=== Structured diff data ===

* * * * *

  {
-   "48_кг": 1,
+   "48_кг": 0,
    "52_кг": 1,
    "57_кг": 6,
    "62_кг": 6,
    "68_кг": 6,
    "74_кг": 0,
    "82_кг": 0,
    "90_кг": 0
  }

* * * * *

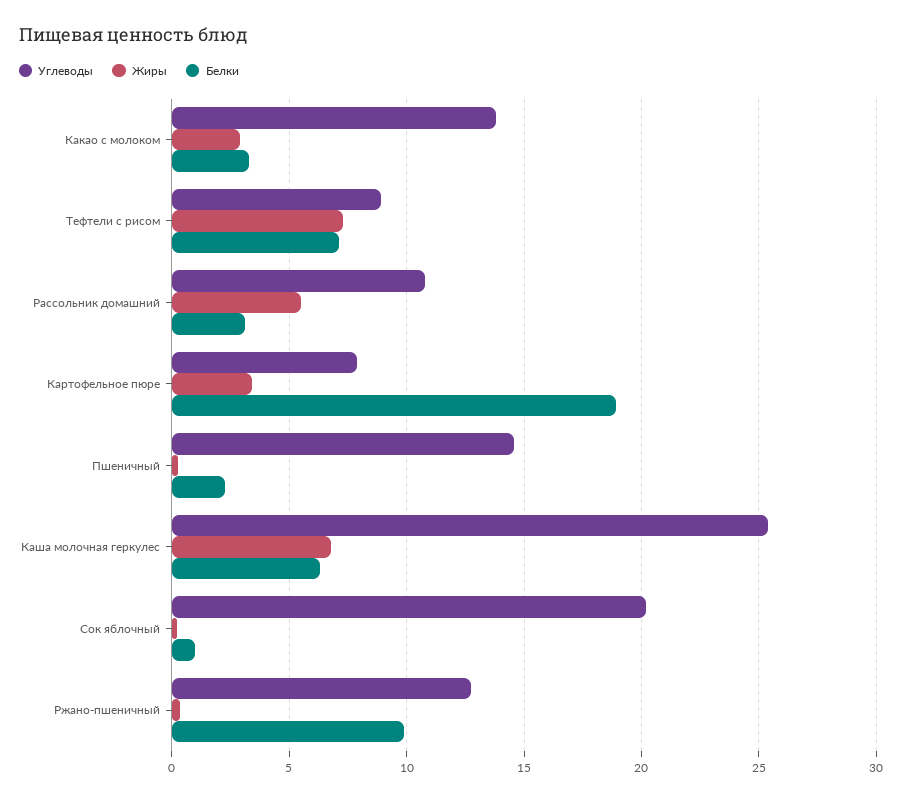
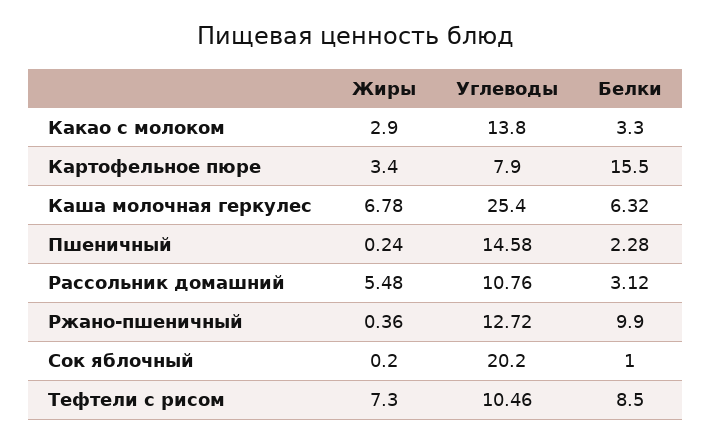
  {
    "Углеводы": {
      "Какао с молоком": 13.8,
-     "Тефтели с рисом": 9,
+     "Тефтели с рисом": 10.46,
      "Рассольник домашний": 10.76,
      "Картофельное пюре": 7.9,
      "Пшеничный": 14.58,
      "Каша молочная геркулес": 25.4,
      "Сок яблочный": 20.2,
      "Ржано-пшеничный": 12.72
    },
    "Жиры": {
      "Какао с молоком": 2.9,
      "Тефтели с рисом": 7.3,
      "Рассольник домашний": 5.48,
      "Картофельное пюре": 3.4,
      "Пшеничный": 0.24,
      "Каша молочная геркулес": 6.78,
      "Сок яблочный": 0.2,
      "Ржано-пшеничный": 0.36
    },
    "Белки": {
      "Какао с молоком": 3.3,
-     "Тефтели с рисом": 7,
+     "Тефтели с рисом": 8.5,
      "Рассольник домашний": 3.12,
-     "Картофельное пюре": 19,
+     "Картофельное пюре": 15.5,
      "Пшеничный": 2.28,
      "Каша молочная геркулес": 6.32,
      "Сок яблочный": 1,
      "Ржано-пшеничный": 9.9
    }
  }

* * * * *

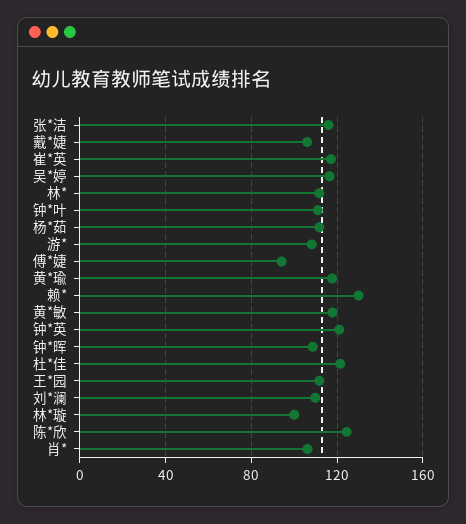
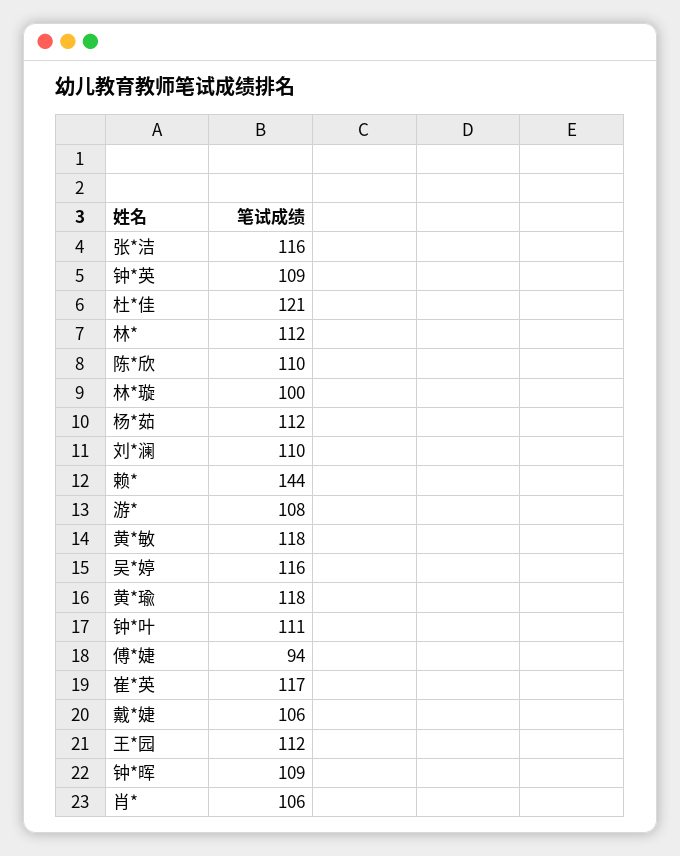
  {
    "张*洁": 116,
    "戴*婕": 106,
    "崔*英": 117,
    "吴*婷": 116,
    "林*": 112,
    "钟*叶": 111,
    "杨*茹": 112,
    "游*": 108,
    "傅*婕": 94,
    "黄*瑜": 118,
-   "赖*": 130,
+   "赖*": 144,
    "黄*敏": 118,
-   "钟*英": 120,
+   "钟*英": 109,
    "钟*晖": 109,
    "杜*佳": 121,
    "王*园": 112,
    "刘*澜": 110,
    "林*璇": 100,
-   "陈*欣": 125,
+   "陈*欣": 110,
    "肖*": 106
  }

* * * * *

=== Problem details ===
Show the lines of the data that hold the word "пюре".

=== Answer section ===
      "Картофельное пюре": 7.9,
      "Картофельное пюре": 3.4,
-     "Картофельное пюре": 19,
+     "Картофельное пюре": 15.5,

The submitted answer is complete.